SOURCE DOCUMENT
>> Begin
Big Government Is Watching You Through PRISM and Phone Records
Gary Bauer, Contributing Author: If it weren't for the administration's attack on our First Amendment and Second Amendment rights, its use of the IRS to intimidate and silence its critics, its reliance on class warfare and use of secret email addresses, and if it weren't for its actual day-to-day weakness in confronting radical Islam, we might be willing to trust it more on a whole host of things. But why would anyone trust this gang with massive amounts of data about who we call, what emails we send, what books we read and what Internet sites we visit?
Emails and Internet Data Too
Yesterday it was phone records. Today we are learning that the Obama Administration is also routinely accessing vast amounts of online data from the world's leading tech firms through a top secret program called PRISM.
Today's Washington Post reports: "The National Security Agency and the FBI are tapping directly into the central servers of nine leading U.S. Internet companies, extracting audio and video chats, photographs, e-mails, documents, and connection logs." The companies involved are: AOL, Apple, Facebook, Google, Microsoft, PalTalk, Skype, Yahoo and YouTube.
The Obama Administration insists the program is intended to track only foreign terrorists or spies, adding that there are "extensive procedures" in place to "minimize the acquisition, retention and dissemination of incidentally acquired information about U.S. persons." But doesn't that suggest that the "acquisition, retention and dissemination" of information about U.S. citizens is in fact taking place?
The intelligence officer who provided the top secret data to the Washington Post commented, "They quite literally can watch your ideas form as you type." Fact or alarmism? Who knows?
Big Brother Barack
Yesterday, newspapers on both sides of the Atlantic broke a story by the left-wing British paper the Guardian that the Obama Administration is not only seizing the phone records of journalists, but of millions of other Americans too.
>> End
ROWS
>> Begin
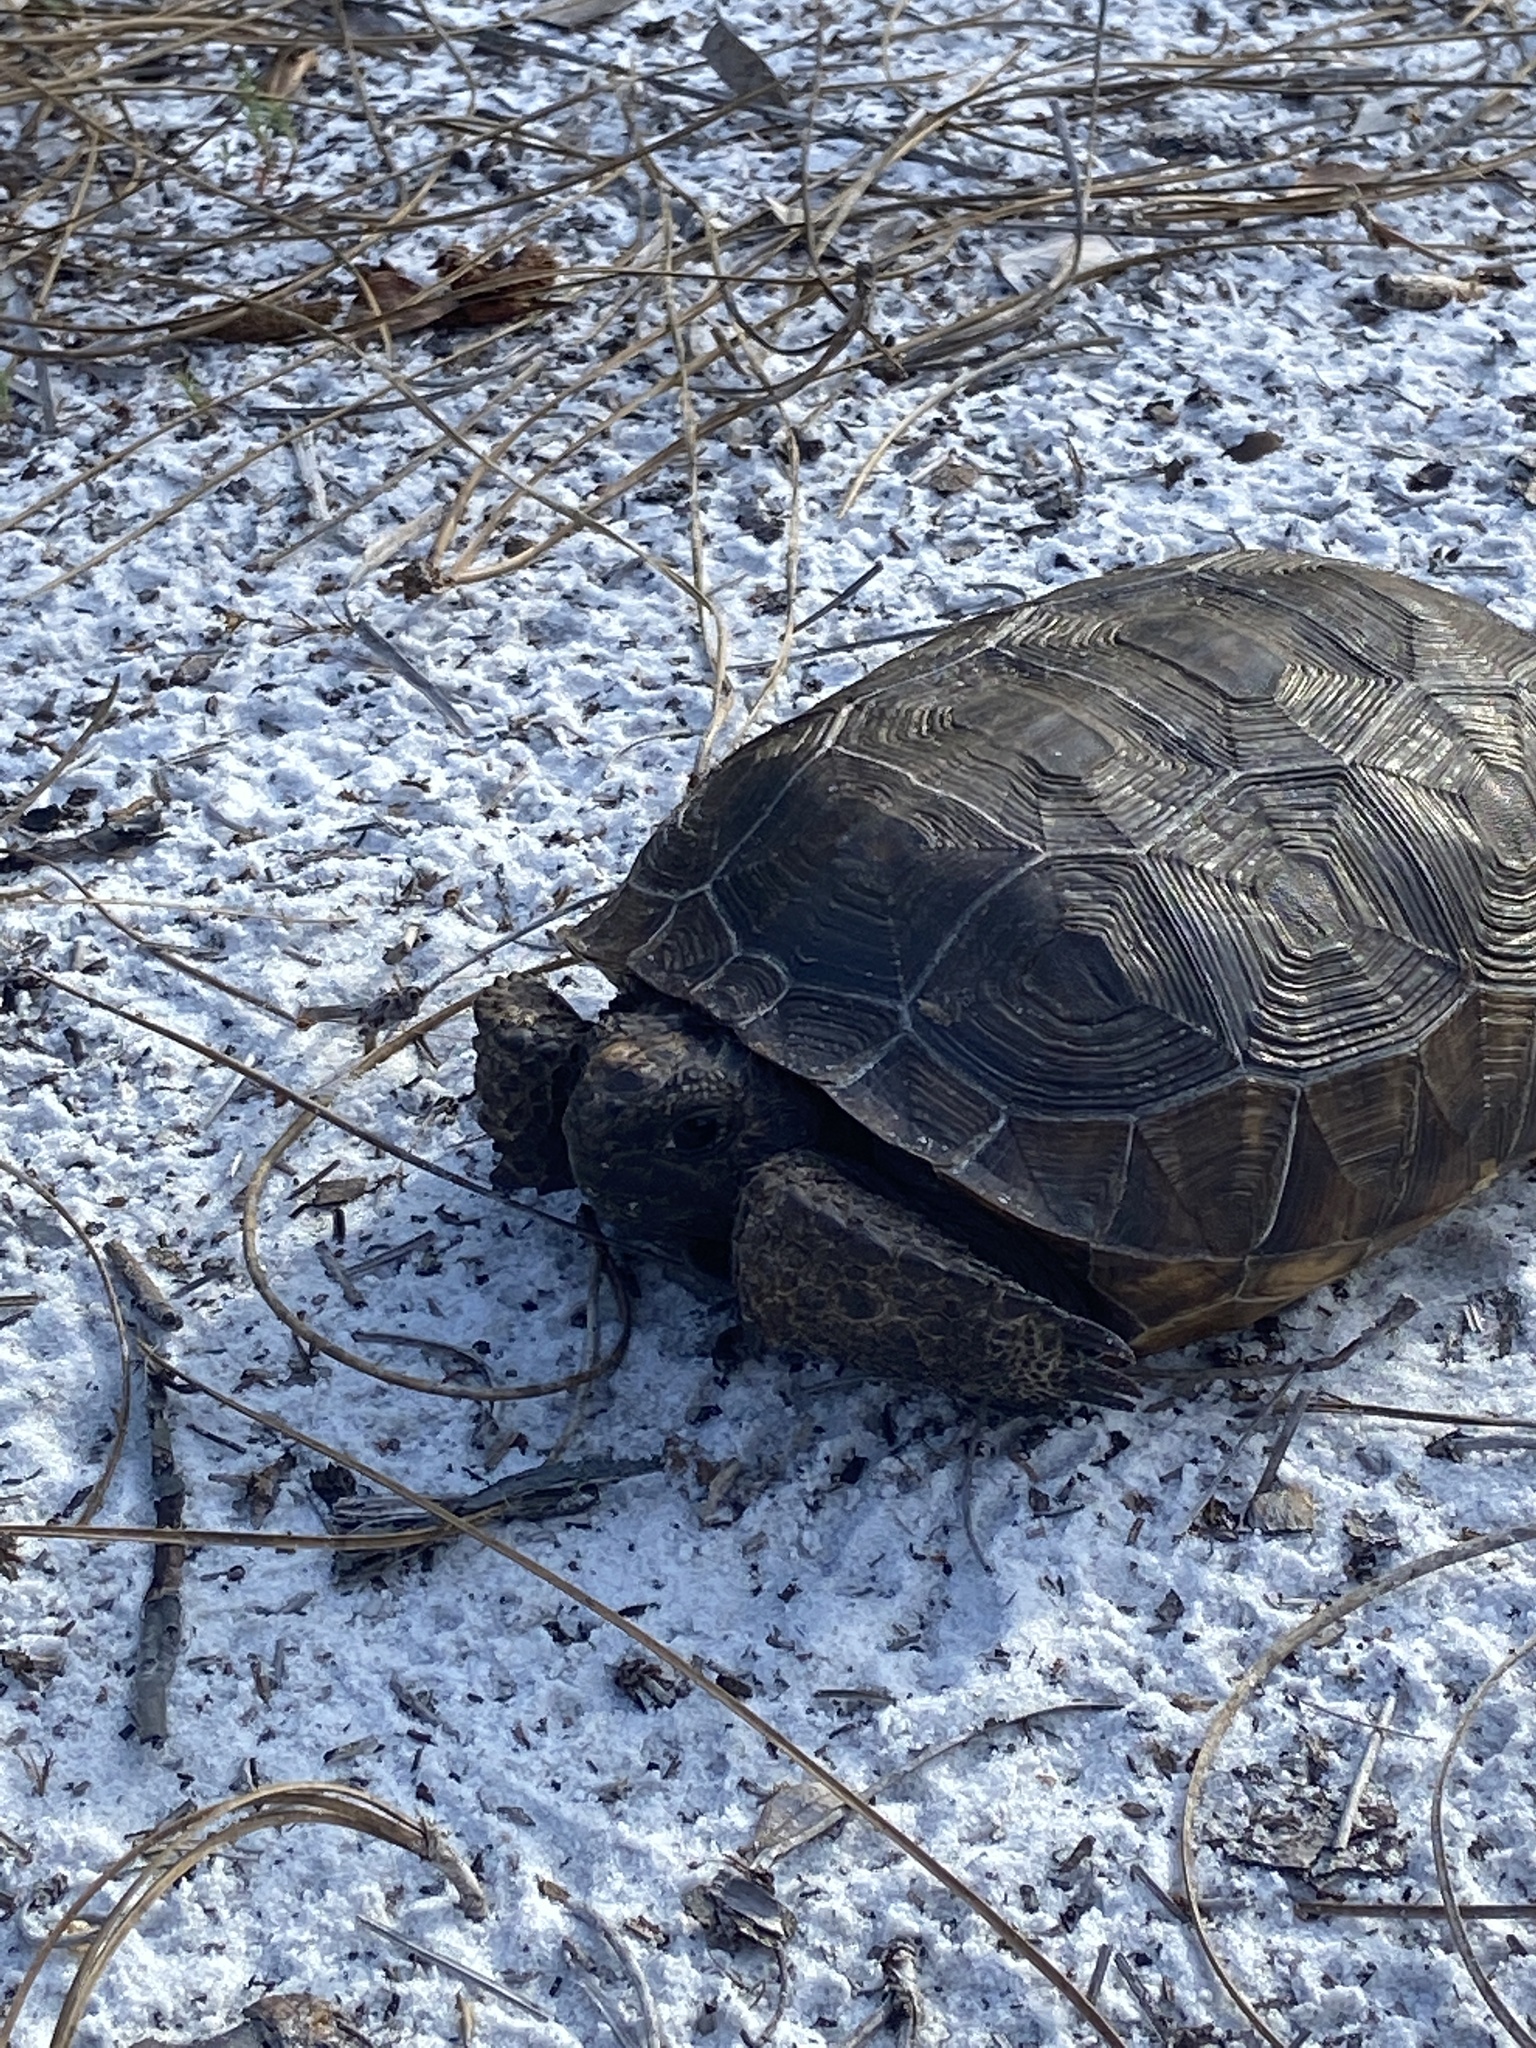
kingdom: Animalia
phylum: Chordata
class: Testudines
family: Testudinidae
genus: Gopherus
>> End
WHAT YOU NEED TO DO
a - In the PRISM article, which newspaper first broke the story about the seizure of Americans' phone records?
b - Decide whether each statement agrees with the PRISM article. Answer yes or no, and quote the deciding words.
(i) Skype is one of the companies named as involved in the program.
(ii) The administration says the program is meant to track U.S. citizens.
(iii) The intelligence officer gave the top secret data to the Guardian.
c - Rewrite more briefly the paragraph of the PRISM article that begins "The Obama Administration insists," keeping its main facts.

OUTPUTS FOR THE TASKS
a - The Guardian, described as a left-wing British paper.

b -
(i) Yes: "The companies involved are: AOL, Apple, Facebook, Google, Microsoft, PalTalk, Skype, Yahoo and YouTube."
(ii) No: "the program is intended to track only foreign terrorists or spies"
(iii) No: "The intelligence officer who provided the top secret data to the Washington Post"

c - The administration says the program tracks only foreign terrorists or spies. It adds that "extensive procedures" limit the handling of incidentally acquired information about U.S. persons. The author asks whether this means that information about U.S. citizens is in fact being acquired, retained and disseminated.